**Activity 1:** In the thread on Git and peer-to-peer hosting, write out the part starting with "While Git is" and going on through "any useful way.", changing "peer-to-peer" to "decentralized".
**Activity 2:** In the thread on Git and peer-to-peer hosting, what does Radicle do so that repositories can be served by untrusted parties?

(Selected passage)

This looks like a fine project for its purpose, but I think git is already open-source and p2p. You don't need sh<(curl) a bunch of binaries, instead simply connect to another git server, use git commadns to directly pull or merge code.
What's missing in git is code issues, wikis, discussions, github pages and most importantly, a developer profile network.
We need a way to embed project metadata into .git itself, so source code commits don't mess up with wikis and issues. Perhaps some independent refs like git notes?
While Git is designed in some way for peer-to-peer interactions, there is no deployment of it that works that way. All deployments use the client-server model because Git lacks functionality to be deployed as-is in a peer-to-peer network.
For one, it has no way of verifying that the repository you downloaded after a `git clone` is the one you asked for, which means you need to clone from a trusted source (ie. a known server). This isn't compatible with p2p in any useful way.
Radicle solves this by assigning stable identities[0] to repositories that can be verified locally, allowing repositories to be served by untrusted parties.
[0]: https://docs.radicle.xyz/guides/protocol#trust-through-self-...
Respectfully disagree here. A repository is a(or multiple) chain(s) of commits, if each commit is signed, you know exactly that the clone you got is the one you asked for. You're right that nobody exposes a UI around this feature, but the capability is there if anyone would have any workflows that require to pull from random repositories instead of well established/known ones.
Here's the problem: how do you know that the commit signers are the current maintainers of the repo?
That problem is social you can never be sure of that even with hardware signing of commits. No tech can ever solve that. Just get "pull requests" from contributors you know and pull from maintainers you trust. Is the social model.

(End Selected passage)
(Information supplied)

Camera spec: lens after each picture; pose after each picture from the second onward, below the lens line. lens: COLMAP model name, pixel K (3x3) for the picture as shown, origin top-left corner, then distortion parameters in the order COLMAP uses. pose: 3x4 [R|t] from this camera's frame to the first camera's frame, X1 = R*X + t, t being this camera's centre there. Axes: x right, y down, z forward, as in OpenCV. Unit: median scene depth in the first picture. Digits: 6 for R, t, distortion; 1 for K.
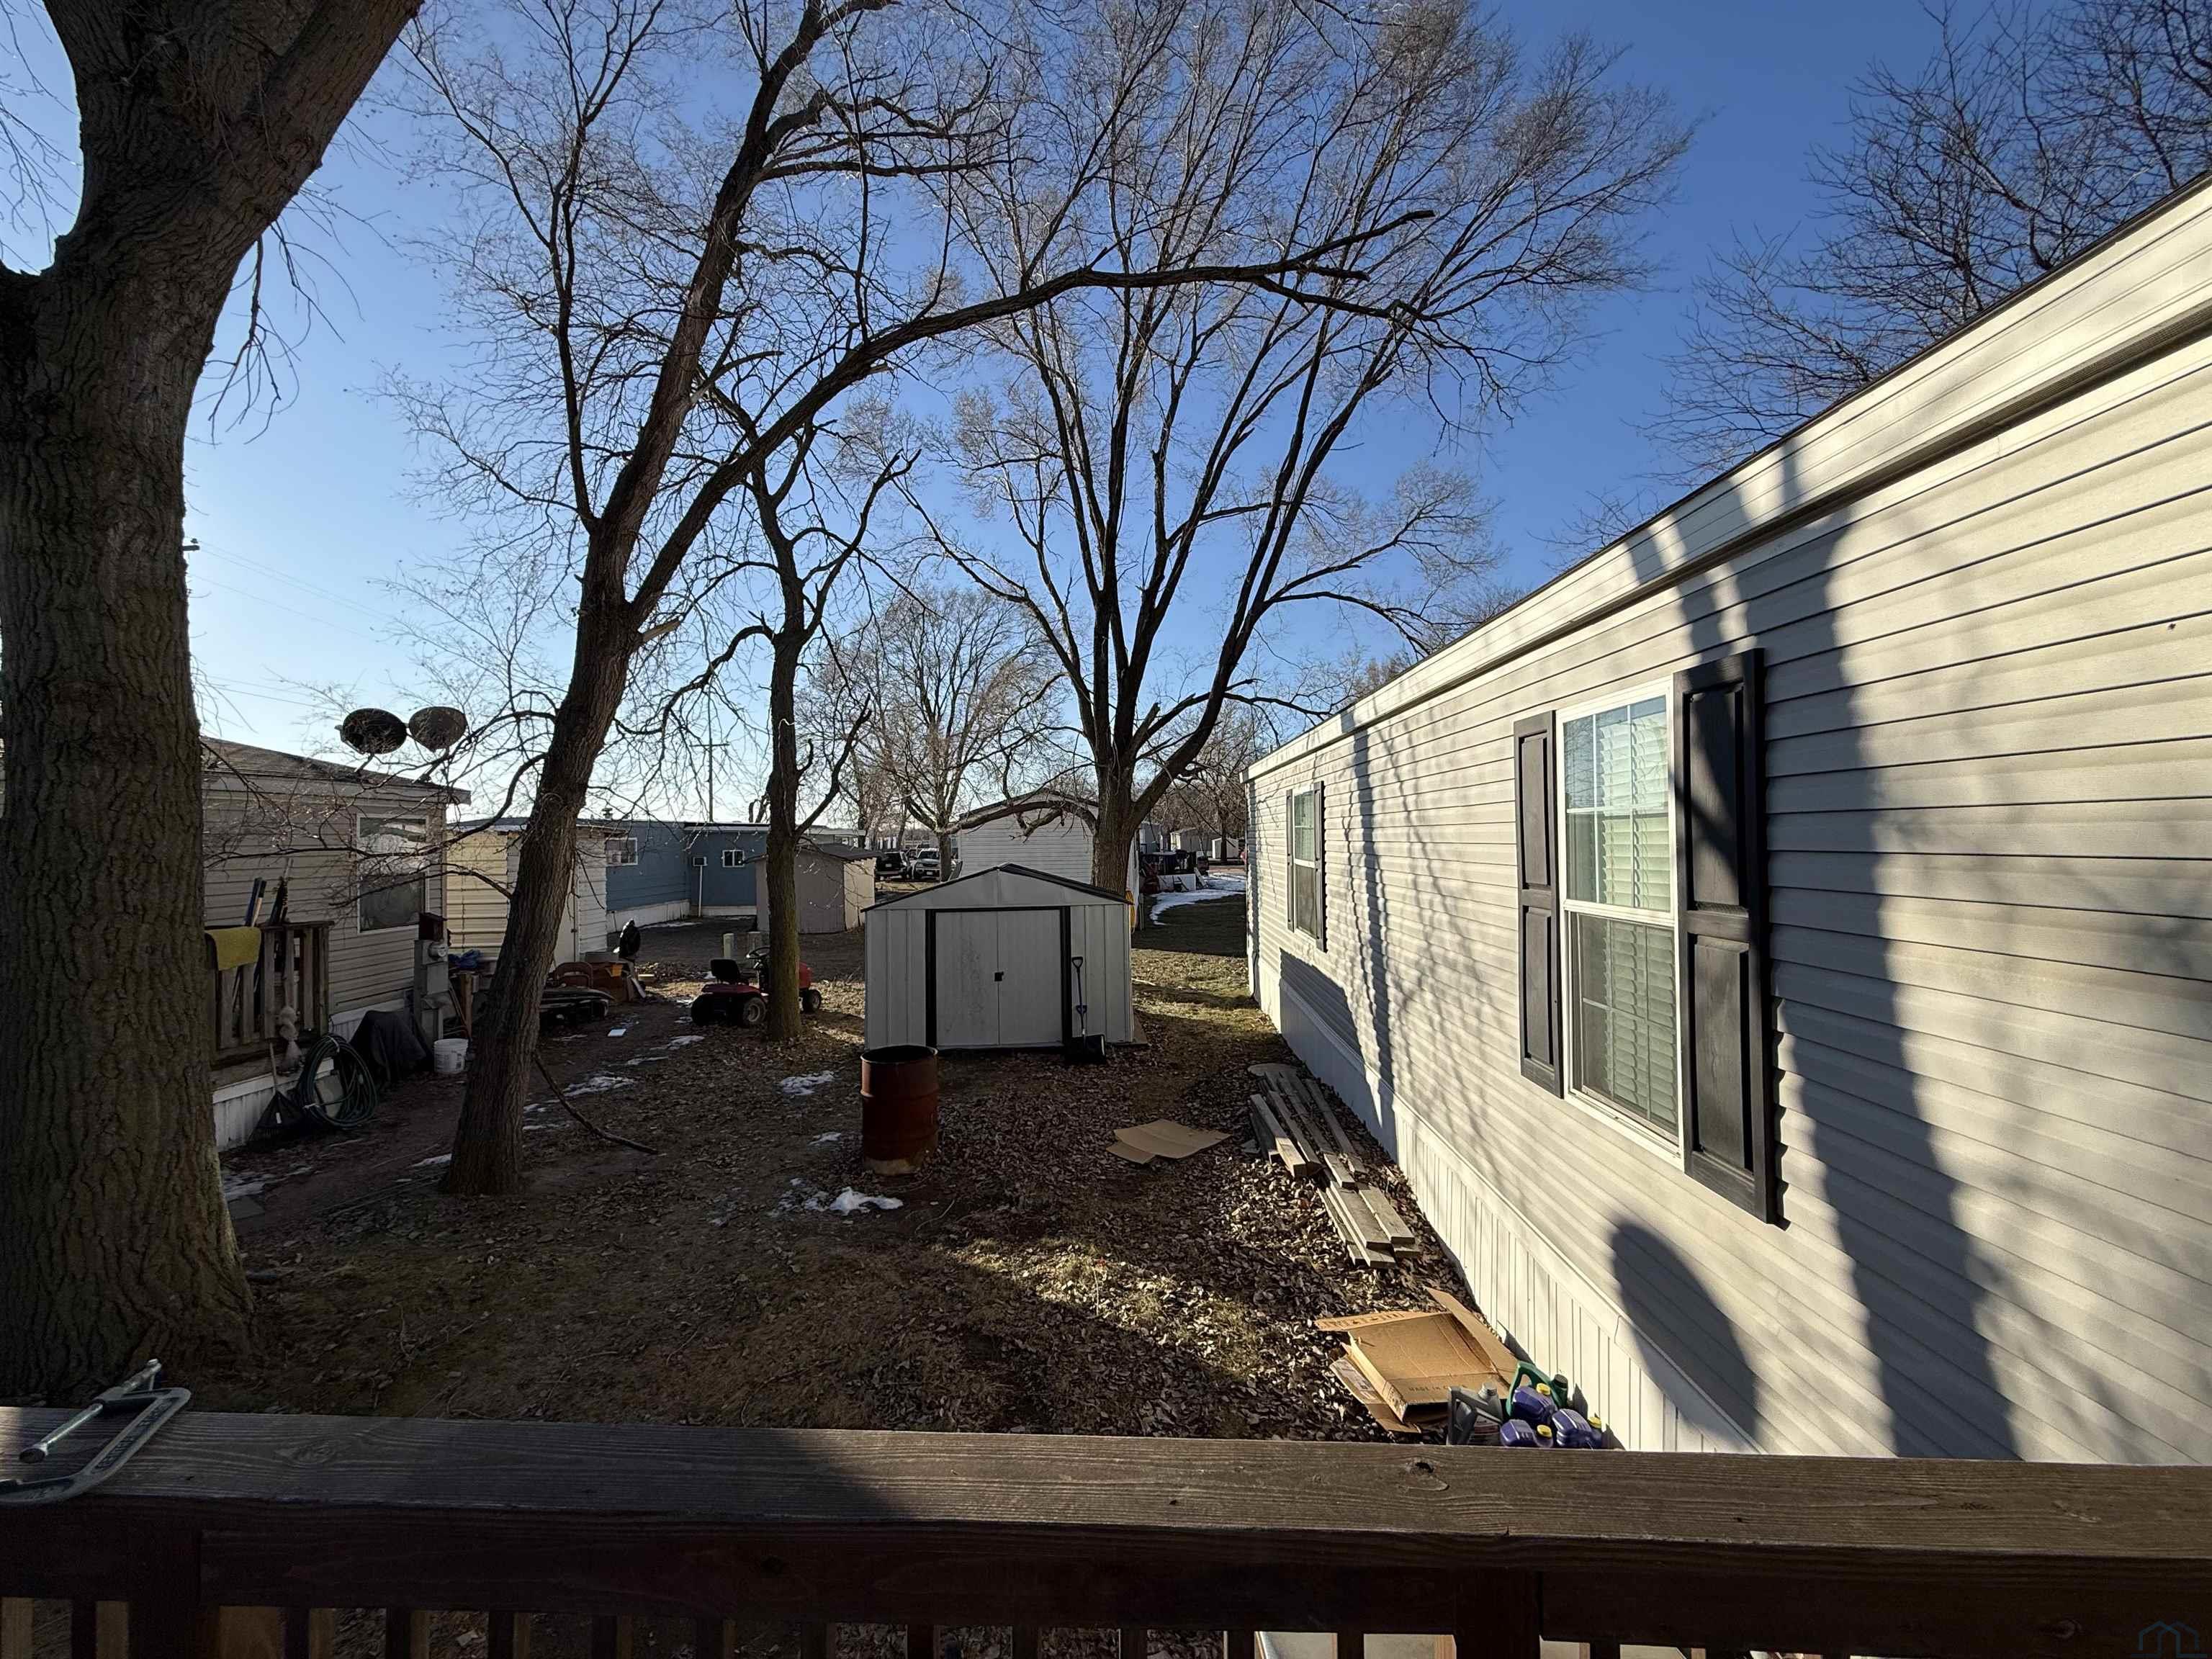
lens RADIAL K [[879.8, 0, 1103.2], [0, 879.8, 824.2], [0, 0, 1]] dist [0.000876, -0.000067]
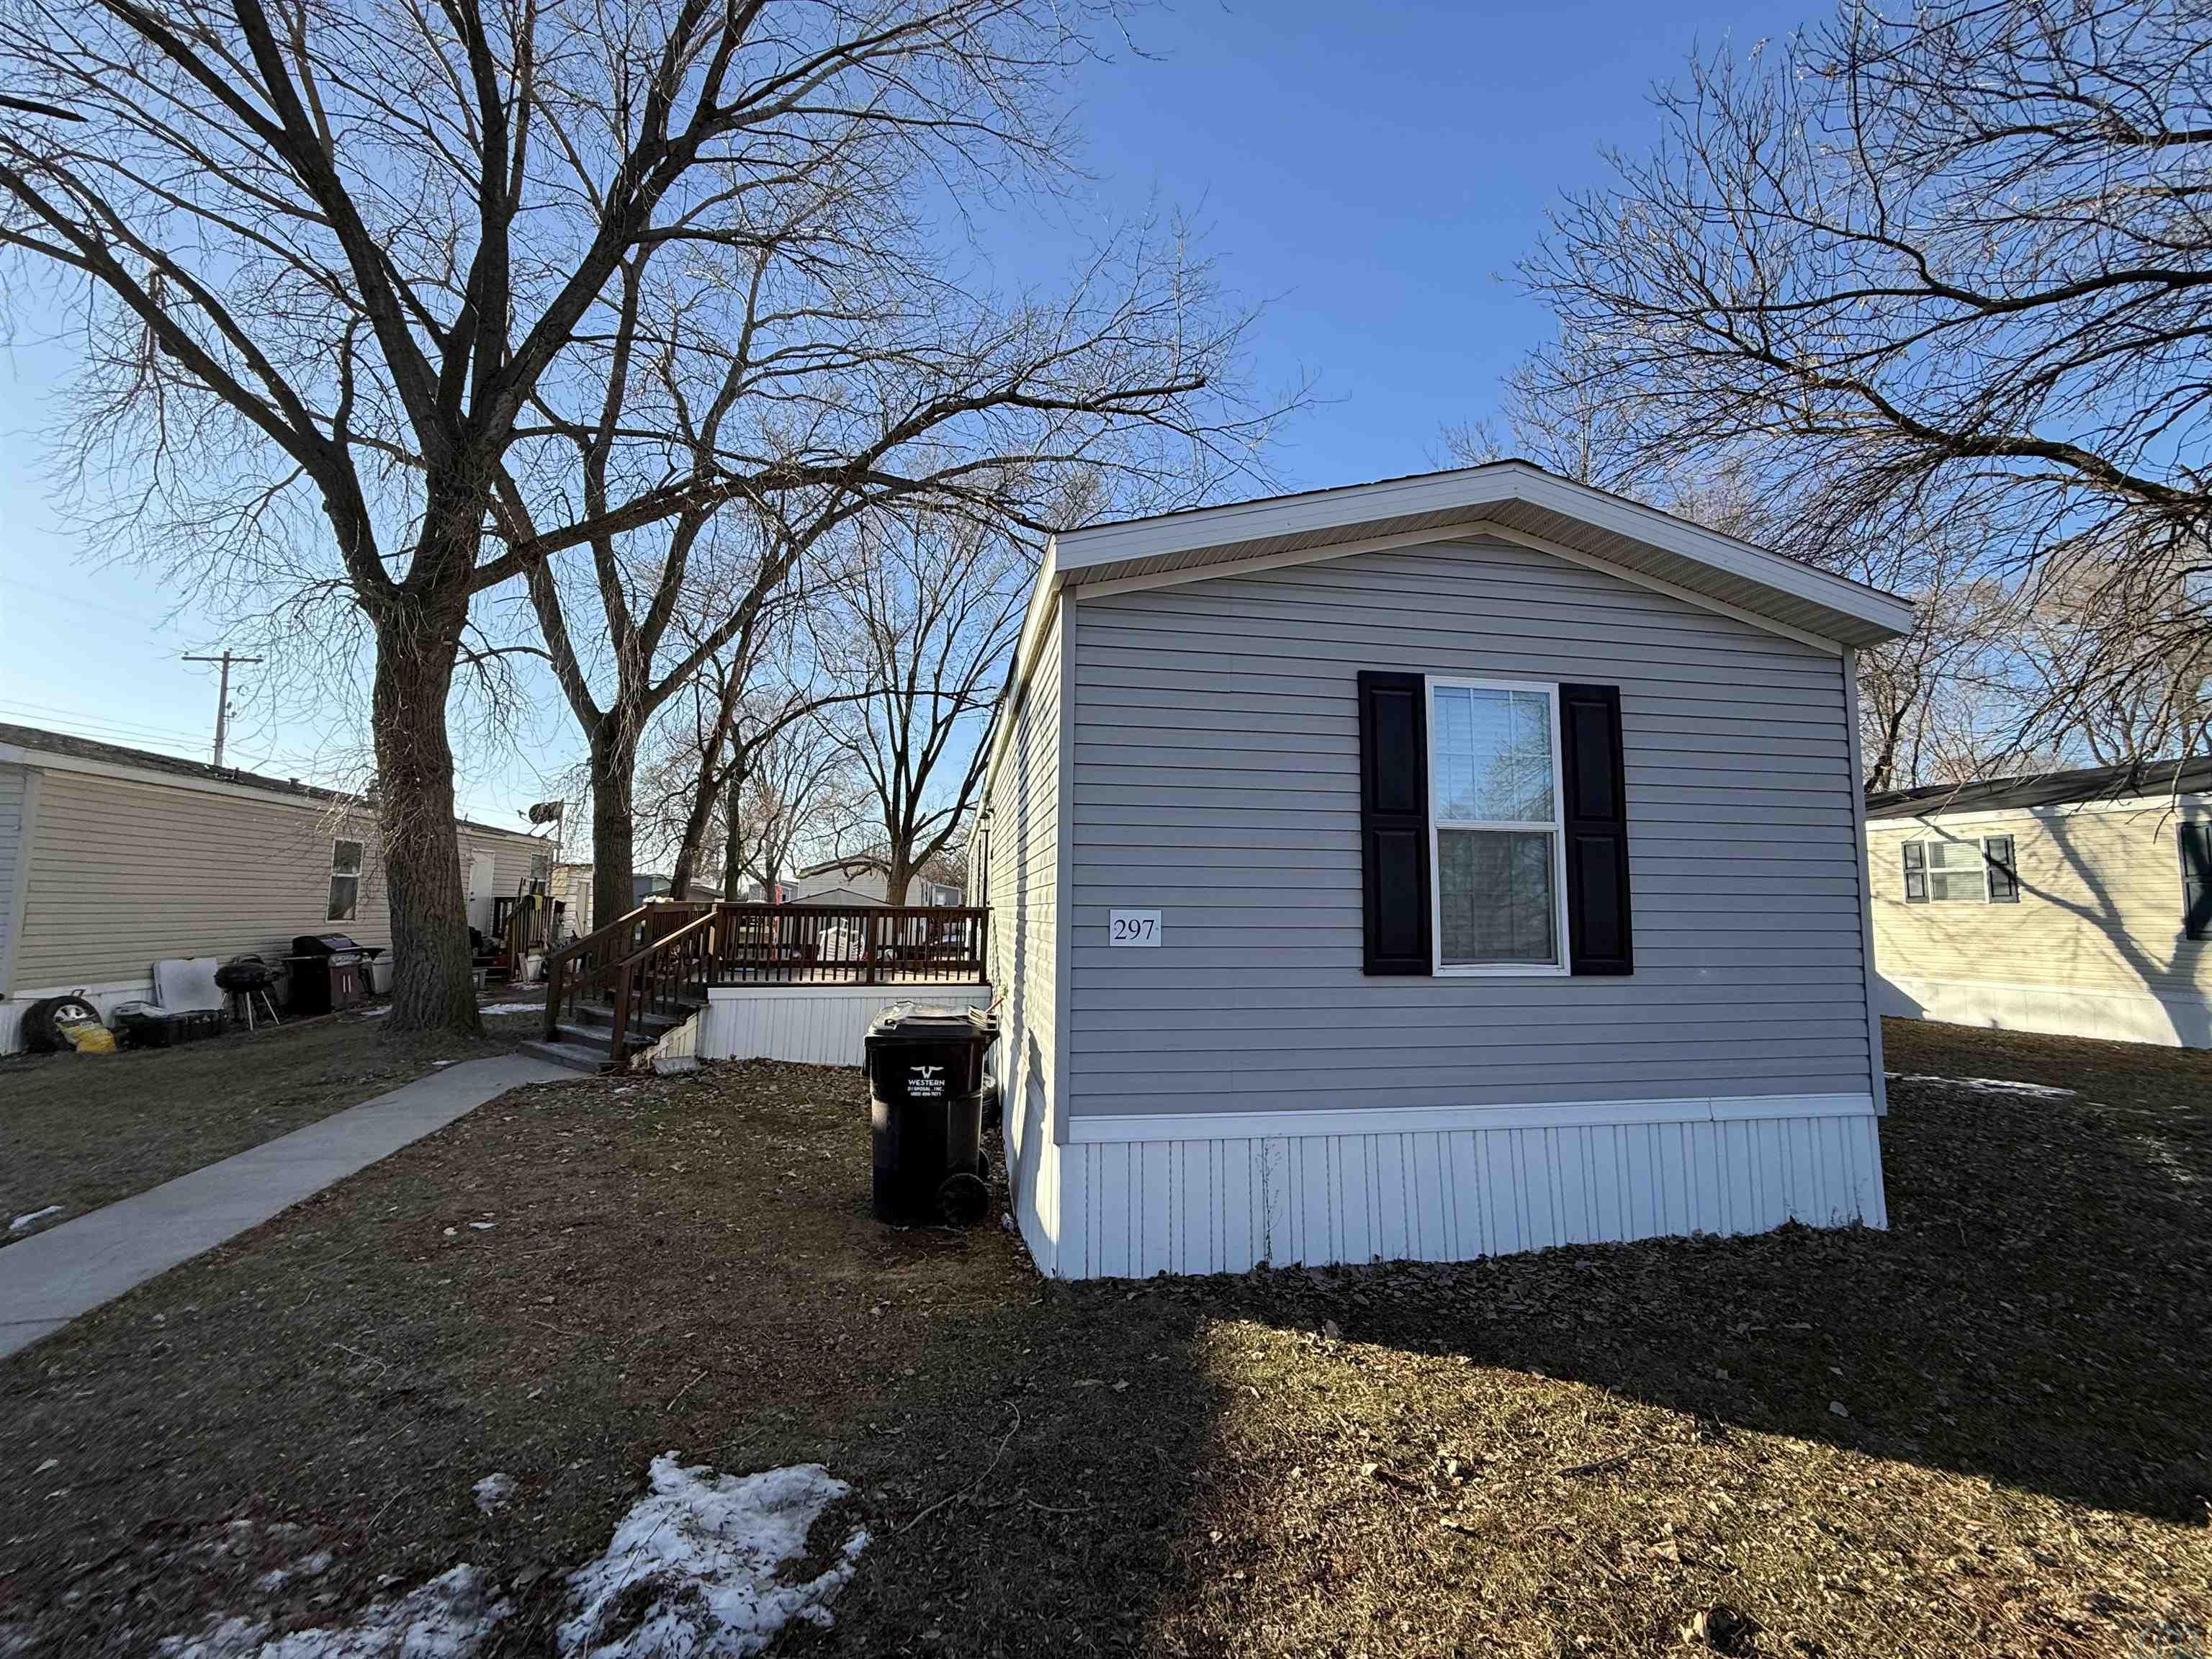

(End Information supplied)

**Exercise answer 1:**
While Git is designed in some way for decentralized interactions, there is no deployment of it that works that way. All deployments use the client-server model because Git lacks functionality to be deployed as-is in a decentralized network.
For one, it has no way of verifying that the repository you downloaded after a `git clone` is the one you asked for, which means you need to clone from a trusted source (ie. a known server). This isn't compatible with p2p in any useful way.

**Exercise answer 2:** It assigns stable identities to repositories that can be verified locally.